The Indonesian Health Ministry has criticized the World Health Organization (WHO) for ignoring repeated requests for the return 58 bird flu viruses, local press said Friday.
Health Minister Siti Fadilah Supari said Thursday the ministry asked for the return of the samples three months ago, but had yet to receive any response.
"We have been demanding the return of our viruses since August, but the WHO has never replied," she was quoted by local newspaper The Jakarta Post as saying.
Siti said Indonesia did not keep a stockpile of seed viruses because international regulations did not allow it.
"The regulation is actually detrimental to us, because it obliges the source country to give up all its samples."
Indonesia has sent bird flu samples to the WHO since the first case of bird flu in humans was reported in 2005.
If Indonesia were allowed to keep the samples, it could breed the viruses and develop its own vaccines, the minister said.
"We keep asking (the WHO) to return the samples because they belong to us. This is for the sake of our country's sovereignty."

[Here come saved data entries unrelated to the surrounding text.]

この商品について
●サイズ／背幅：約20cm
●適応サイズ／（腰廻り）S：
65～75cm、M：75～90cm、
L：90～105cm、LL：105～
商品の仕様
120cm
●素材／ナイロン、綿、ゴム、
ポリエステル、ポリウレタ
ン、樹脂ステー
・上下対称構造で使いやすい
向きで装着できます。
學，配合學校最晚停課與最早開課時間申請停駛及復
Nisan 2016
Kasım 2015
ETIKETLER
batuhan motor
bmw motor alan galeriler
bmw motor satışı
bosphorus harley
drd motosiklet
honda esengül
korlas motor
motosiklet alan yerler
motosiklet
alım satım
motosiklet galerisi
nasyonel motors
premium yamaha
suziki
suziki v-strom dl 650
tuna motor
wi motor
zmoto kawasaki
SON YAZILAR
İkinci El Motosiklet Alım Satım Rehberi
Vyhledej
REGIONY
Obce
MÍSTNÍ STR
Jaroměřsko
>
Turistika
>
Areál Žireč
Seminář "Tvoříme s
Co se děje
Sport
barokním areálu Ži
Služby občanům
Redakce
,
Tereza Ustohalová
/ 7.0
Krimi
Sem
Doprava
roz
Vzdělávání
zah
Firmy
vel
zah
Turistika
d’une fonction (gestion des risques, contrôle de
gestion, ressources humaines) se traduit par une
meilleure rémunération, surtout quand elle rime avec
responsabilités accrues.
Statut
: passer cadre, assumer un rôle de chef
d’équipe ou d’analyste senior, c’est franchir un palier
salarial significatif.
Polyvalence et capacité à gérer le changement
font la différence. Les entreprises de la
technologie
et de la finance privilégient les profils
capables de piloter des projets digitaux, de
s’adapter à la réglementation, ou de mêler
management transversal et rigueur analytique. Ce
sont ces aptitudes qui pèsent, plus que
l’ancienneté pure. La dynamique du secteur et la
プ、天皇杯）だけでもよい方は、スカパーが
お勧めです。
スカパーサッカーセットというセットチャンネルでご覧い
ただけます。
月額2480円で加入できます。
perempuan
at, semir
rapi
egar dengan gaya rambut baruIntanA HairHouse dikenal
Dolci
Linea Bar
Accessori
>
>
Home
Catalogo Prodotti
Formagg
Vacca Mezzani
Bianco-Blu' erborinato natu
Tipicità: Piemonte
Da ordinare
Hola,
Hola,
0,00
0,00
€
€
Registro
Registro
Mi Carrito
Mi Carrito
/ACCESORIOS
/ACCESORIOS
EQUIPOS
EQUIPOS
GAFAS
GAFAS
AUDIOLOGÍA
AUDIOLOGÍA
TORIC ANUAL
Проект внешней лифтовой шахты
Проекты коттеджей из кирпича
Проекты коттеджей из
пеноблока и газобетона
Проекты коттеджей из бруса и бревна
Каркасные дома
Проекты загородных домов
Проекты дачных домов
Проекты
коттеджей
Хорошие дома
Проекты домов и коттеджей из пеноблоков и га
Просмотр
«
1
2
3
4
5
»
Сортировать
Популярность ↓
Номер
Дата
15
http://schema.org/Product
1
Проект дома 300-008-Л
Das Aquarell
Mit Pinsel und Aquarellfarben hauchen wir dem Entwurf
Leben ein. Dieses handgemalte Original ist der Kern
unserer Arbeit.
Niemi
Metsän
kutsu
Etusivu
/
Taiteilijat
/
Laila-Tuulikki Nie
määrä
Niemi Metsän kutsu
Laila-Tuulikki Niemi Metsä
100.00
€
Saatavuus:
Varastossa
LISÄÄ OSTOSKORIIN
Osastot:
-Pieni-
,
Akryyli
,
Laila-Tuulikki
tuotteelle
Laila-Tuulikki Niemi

Siti said there had yet to be a fair and transparent mechanism for sample sharing between the WHO and source countries, and that the WHO has the authority to send the samples to any country without requesting permission from the source country.
The virus, she said, could easily be delivered to research institutions worldwide. Other countries could obtain the virus for free and conduct their own research to create vaccines.
The vaccines could then be sold to others, including people in the source countries, she added.
"Indonesia is struggling to have this unfair mechanism changed through international forums," Siti said.